Good article, but when sharing it I will have to preface "yes it's slop, but it's a good explanation".

Absolutely embarrassing that the author didn't catch that these LLM-isms are a (and here I'll use one) bad signal.

In fact, I would go so far as to say that publishing in this style stems from a lack of reading experience and writing experience, which does not bode well for someone pretending to be an expert. I gave this article to someone highly intelligent who doesn't know the first thing about how LLMs work internally, and she immediately called out that it reads like AI text.

Ampersander 8 hours ago
You're not supposed to read it, just like you're not supposed to write anything anymore. Claude can read and write more than any human. We just lean back and relax now.
janalsncm 9 hours ago
I don’t think it’s absolutely embarrassing. First of all, the point of the author writing at all is to aid understanding, not produce prose. So from that standpoint, what would be embarrassing would be to include incorrect facts that suggest a fundamental misunderstanding of the topic.
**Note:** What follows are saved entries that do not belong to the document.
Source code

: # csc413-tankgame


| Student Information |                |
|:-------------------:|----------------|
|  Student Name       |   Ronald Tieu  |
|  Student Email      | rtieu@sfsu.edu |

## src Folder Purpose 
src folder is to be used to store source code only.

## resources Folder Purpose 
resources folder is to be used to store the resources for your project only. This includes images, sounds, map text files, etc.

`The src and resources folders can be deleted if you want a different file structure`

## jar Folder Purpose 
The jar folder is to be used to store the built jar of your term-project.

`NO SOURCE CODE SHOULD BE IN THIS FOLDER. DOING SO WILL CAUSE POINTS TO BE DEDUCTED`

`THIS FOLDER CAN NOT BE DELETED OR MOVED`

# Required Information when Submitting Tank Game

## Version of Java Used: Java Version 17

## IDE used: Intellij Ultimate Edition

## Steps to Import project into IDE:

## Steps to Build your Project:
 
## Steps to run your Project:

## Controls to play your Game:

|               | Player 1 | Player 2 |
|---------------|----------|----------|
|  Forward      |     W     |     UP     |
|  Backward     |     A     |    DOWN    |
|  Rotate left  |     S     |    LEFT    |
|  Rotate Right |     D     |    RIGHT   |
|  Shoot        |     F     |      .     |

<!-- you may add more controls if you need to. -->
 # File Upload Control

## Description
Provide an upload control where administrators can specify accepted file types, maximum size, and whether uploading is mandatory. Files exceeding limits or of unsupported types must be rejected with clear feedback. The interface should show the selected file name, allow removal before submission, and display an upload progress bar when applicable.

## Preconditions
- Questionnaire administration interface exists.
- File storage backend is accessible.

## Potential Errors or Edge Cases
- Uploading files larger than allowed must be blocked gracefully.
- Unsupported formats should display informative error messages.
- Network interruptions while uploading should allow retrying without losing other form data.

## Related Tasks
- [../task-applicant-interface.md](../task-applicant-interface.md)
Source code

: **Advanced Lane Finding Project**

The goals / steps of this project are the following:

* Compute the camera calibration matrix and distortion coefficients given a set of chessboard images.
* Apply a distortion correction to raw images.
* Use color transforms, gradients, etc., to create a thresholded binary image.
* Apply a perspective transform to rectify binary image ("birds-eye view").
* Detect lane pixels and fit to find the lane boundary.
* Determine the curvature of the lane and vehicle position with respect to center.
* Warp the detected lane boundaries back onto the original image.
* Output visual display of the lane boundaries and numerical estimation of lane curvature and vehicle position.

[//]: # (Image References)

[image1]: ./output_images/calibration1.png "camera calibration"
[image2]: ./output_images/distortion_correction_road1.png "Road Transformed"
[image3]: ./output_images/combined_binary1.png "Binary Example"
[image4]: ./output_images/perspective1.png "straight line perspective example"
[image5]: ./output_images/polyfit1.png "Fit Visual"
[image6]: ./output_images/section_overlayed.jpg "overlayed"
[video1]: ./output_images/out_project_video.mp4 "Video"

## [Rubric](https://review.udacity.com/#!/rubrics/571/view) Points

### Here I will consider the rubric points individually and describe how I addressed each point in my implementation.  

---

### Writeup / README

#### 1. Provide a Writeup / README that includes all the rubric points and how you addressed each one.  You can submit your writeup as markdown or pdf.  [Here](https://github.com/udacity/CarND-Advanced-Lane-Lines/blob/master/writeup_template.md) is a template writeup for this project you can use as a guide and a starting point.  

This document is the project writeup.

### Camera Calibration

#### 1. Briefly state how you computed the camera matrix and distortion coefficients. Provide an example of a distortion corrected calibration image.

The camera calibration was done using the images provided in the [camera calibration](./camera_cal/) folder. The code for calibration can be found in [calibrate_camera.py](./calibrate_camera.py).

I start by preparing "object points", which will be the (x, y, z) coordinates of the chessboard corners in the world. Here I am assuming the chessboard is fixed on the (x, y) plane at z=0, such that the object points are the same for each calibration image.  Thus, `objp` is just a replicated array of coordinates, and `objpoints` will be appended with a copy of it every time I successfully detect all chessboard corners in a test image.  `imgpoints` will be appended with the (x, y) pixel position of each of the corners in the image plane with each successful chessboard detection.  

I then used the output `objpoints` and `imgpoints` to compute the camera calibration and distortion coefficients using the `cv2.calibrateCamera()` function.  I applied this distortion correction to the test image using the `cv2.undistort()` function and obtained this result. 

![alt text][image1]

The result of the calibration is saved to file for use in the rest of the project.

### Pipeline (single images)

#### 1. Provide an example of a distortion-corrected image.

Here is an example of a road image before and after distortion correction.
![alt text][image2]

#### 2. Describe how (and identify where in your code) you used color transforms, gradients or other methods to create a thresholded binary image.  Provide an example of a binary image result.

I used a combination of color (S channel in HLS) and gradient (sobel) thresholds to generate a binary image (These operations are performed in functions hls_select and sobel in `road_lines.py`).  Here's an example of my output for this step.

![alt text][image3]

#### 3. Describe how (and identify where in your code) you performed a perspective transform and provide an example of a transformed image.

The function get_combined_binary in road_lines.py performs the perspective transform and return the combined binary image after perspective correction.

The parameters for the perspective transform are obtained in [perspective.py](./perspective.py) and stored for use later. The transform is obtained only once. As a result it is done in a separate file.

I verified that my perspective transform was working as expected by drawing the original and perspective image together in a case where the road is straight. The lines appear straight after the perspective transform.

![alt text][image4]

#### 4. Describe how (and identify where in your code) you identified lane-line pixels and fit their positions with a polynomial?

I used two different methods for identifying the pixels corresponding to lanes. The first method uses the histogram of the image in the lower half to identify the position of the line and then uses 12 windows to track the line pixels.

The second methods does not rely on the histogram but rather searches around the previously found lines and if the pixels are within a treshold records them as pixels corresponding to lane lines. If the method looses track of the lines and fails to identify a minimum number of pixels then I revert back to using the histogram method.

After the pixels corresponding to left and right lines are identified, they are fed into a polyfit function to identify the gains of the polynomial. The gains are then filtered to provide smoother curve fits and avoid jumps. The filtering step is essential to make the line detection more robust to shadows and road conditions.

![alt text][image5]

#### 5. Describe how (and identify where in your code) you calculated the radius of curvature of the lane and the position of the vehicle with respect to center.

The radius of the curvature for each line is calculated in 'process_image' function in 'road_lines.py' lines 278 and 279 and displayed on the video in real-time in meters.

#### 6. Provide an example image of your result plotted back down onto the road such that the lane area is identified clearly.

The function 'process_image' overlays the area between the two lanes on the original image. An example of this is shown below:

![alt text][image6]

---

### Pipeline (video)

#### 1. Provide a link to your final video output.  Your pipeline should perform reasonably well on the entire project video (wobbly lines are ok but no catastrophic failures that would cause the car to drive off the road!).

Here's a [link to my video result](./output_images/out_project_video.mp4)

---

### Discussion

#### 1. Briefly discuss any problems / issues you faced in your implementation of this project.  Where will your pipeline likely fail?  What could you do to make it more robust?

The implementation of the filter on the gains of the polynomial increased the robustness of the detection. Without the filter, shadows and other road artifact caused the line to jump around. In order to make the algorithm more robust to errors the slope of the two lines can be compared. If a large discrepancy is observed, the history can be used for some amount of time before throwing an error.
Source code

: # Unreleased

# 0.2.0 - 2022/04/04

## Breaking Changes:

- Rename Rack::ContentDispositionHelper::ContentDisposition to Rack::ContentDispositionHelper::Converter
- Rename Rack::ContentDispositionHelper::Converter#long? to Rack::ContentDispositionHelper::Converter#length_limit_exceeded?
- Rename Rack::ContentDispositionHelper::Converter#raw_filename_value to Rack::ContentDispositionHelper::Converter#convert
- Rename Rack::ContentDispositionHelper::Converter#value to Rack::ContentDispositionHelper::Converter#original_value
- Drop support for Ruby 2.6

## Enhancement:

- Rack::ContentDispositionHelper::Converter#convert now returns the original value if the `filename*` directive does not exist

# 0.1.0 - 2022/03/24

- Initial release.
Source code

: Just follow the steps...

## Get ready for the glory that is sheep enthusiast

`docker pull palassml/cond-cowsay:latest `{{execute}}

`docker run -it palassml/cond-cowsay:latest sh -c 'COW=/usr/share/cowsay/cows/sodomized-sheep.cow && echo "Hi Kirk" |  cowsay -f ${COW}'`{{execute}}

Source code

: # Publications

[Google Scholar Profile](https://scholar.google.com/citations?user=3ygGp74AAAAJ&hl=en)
From my read, it is fine. The brief history of LLMs is complicated since every single component has papers introducing enhancements. So it’s easy to ignore them or get bogged down with details.

The author appears to be a security researcher learning about LLMs for the purpose of defending against common attacks. So this piece is that person giving themselves a crash course on the topic. The fact that they cleaned up their notes with an LLM is frankly completely irrelevant.